田小文笑了笑。
田真真认真地看着田小文,看了一会,她低下头,语气发闷。
“小文,我要跟你商量一件事……”
“什么事?”
田真真抬起头,嘴唇微微颤动了一下,还是说出了口:“你既然回来了,我就打算走了。”
田小文楞了一下,他轻轻歪了一下头,好像有一刻没听懂田真真的话,但很快,他又仿佛清楚田真真的意思。
田小文点点头,轻声答应:“好。”
田真真发誓,如果田小文不答应,她可能真的无法走出这个家门,但她的这个无论好的坏的都一一承受下来的弟弟答应了,甚至连理由都没有问。
田真真的眼睛热了,鼻子发酸,但她强忍住眼泪,开了个玩笑:“把小午过继给你,怎么样?”
田小文的眼睛立即睁圆了:“你说什么呢?”
田真真笑了一下:“开玩笑呢,你愿意,我还不舍得呢。”
伤感的氛围也因为这个玩笑而驱散了不少,田小文让田真真回卧室和小午睡,自己在沙发上凑活了一个晚上。
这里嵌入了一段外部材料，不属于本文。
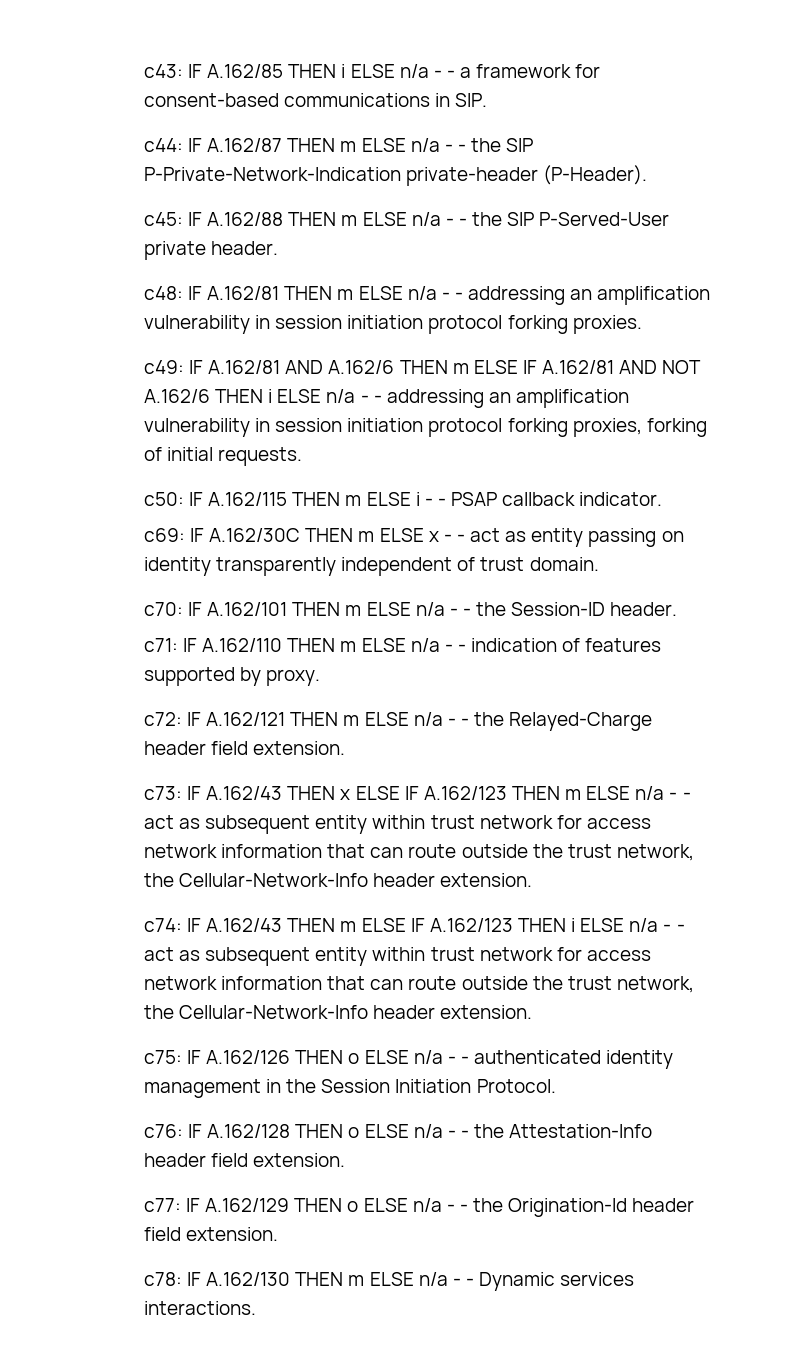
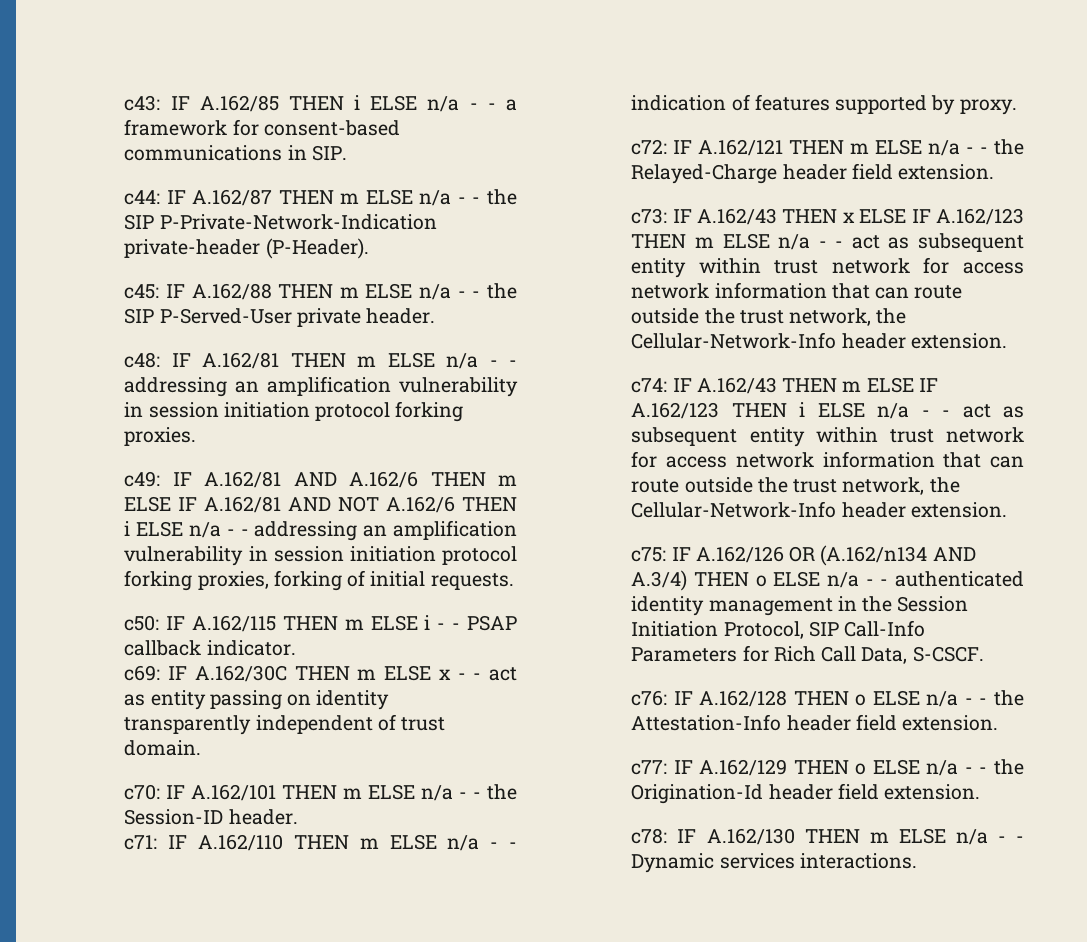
(291, 1057) none -> [789,545,976,566] [631,570,688,591] OR (A.162/n134 AND A.3/4)
[476,1079,556,1093] Protocol. -> [723,620,926,639] [631,645,984,664] Protocol, SIP Call-Info Parameters for Rich Call Data, S-CSCF.

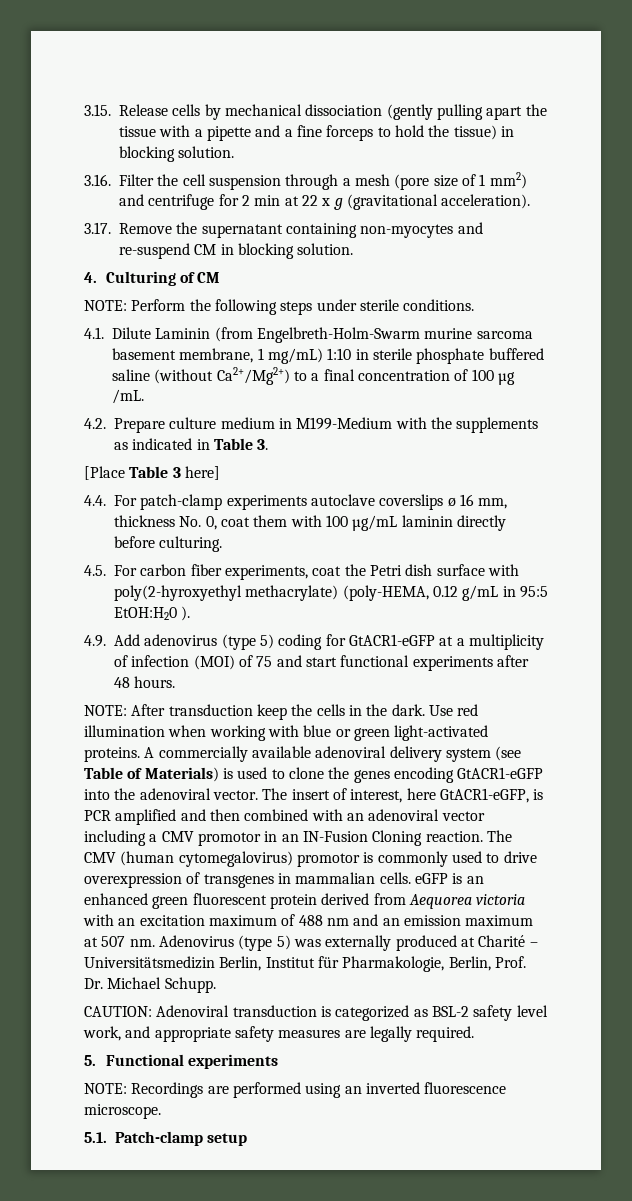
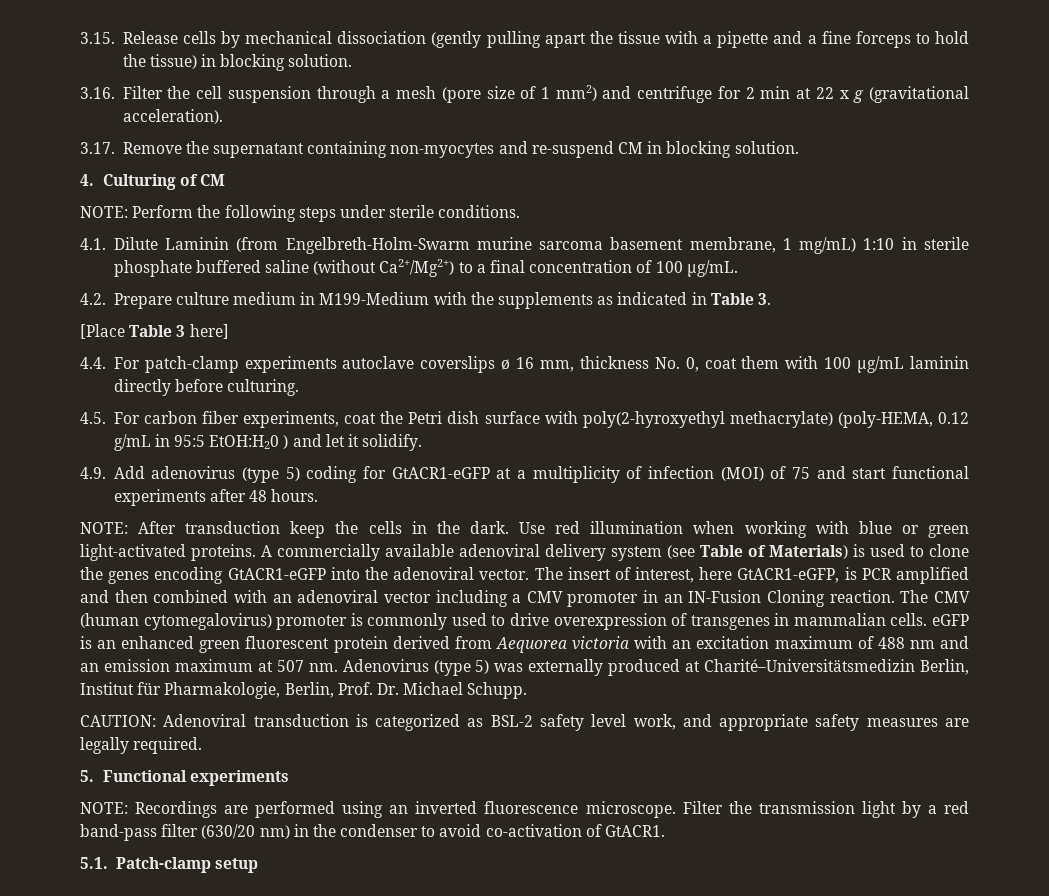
[497,372,515,385] [112,389,144,404] µg /mL. -> [686,260,738,277] µg/mL.
[181,606,191,621] ). -> [283,434,423,451] ) and let it solidify.
[197,832,261,846] promotor -> [567,592,639,607] promoter
[296,853,360,867] promotor -> [276,615,348,630] promoter
[478,935,538,947] [84,956,215,969] Charité – Universitätsmedizin -> [704,659,916,672] Charité–Universitätsmedizin
(161, 1111) none -> [682,801,970,818] [80,824,666,841] Filter the transmission light by a red band-pass filter (630/20 nm) in the condenser to avoid co-activation of GtACR1.

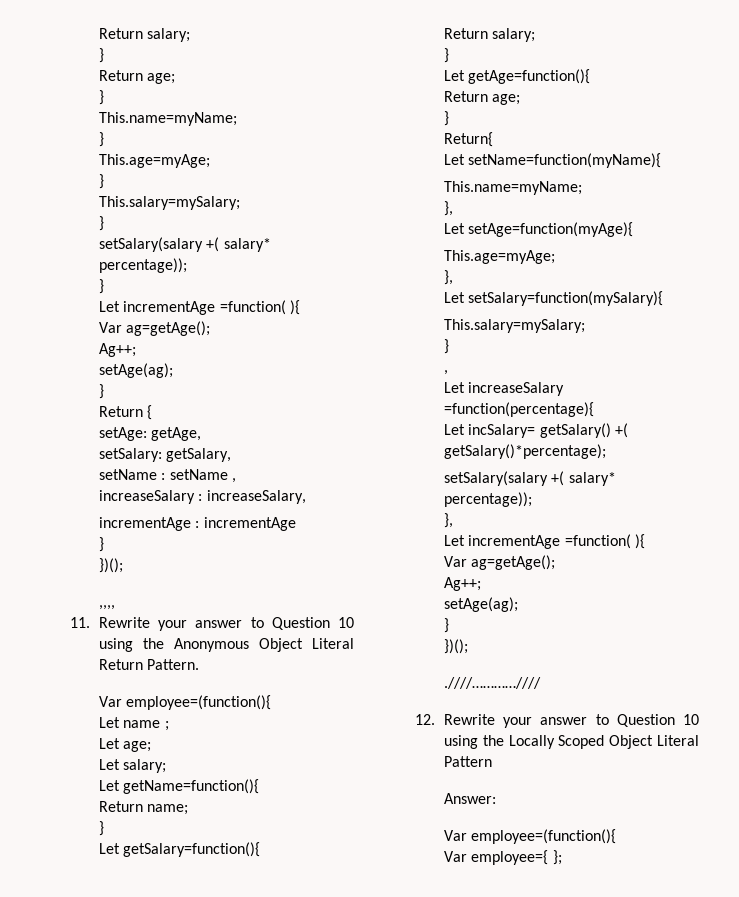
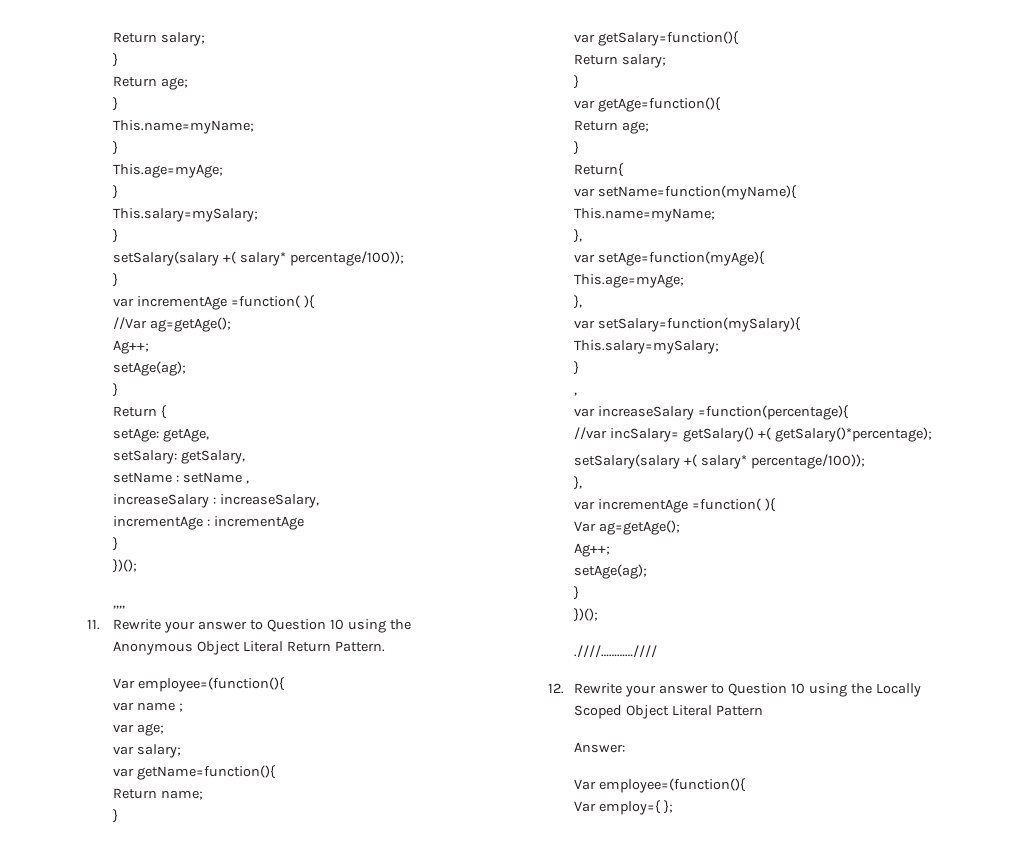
[99,258,188,273] [99,279,105,294] [99,300,301,315] [99,322,123,333] percentage)); // } // Let incrementAge =function( ){ // Var -> [290,251,405,266] [113,273,119,287] [113,295,315,310] [113,317,148,330] percentage/100)); // } // var incrementAge =function( ){ // //Var
[99,717,121,728] Let -> [113,702,135,711] var
[99,738,152,752] [99,759,167,773] [99,780,121,791] Let age; // Let salary; // Let -> [113,723,165,736] [113,744,182,758] [113,768,135,777] var age; // var salary; // var
[99,843,121,854] Let -> [574,34,596,43] var
[444,70,466,81] Let -> [574,100,596,109] var
[444,154,466,165] Let -> [574,188,596,197] var
[444,223,466,234] Let -> [574,254,596,263] var
[444,292,466,303] Let -> [574,320,596,329] var
[444,382,466,393] Let -> [574,408,596,417] var
[444,424,466,435] Let -> [574,427,608,440] //var
[444,492,533,507] [444,513,454,528] [444,535,466,546] percentage)); // }, // Let -> [751,454,866,469] [574,476,583,490] [574,501,596,510] percentage/100)); // }, // var
[471,850,549,865] employee={ -> [599,800,661,815] employ={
而再次晚归的江山推开门,以往那个总是会在听到开门声第一时间就出来的人不在了,迎接的他是暗黑而空荡荡的客厅。
江山站在玄关的射灯下发了会楞,然后轻声地笑了笑。
酒酿圆子
江山打开客厅的大灯,放下公文包,他去厨房想要拿瓶水,结果打开冰箱时,他几乎认不出来这还是自己家的冰箱了。
他皱着眉头拿出一个餐盒,刚准备放回去,就看到透明餐盒里似乎是不一样的东西。他打开一看,原来是酒酿圆子。
“今天做的,晚上回来如果来得及可以热一下吃。如果今天没吃,就让阿姨扔了。”
便利贴上还标注着日期。
其实,越然也会时不时地往他的冰箱里塞吃的,但他从来都不碰,反正阿姨会定期清理他的冰箱。
灯已经关了,黑暗中躺在沙发上的田小文有点睡不着,毕竟前一晚他还睡在江山家的客房里,也就短短两个月的时间,他突然有点不适应这狭窄的沙发了。
田小文不想承认,但还是觉得在江山家里住着的无忧无虑的日子似乎带着点柔光似的,好像每天过得都很舒心,轻松。虽然他从来都没有觉得现在的活没有什么不好,小午也从不会是他的负担,但偶尔让他松了一口气的日子还是让他暗自怀念。
“嗡嗡……”
田小文静音的手机突然响了起来,他拿起来一看,竟然是江山。
“喂?”
田小文低着声问。
“这么小声干什么?”
江山熟悉的声音传过来,让在黑暗中的躺着的田小文感觉很不一样,就好像突然找到了自己能够依赖的玩偶一样,感觉温暖又安全。
但转眼,田小文又被自己的想法惊到了,如果江山知道自己心里把他比喻成玩偶会不会觉得他很不可理喻。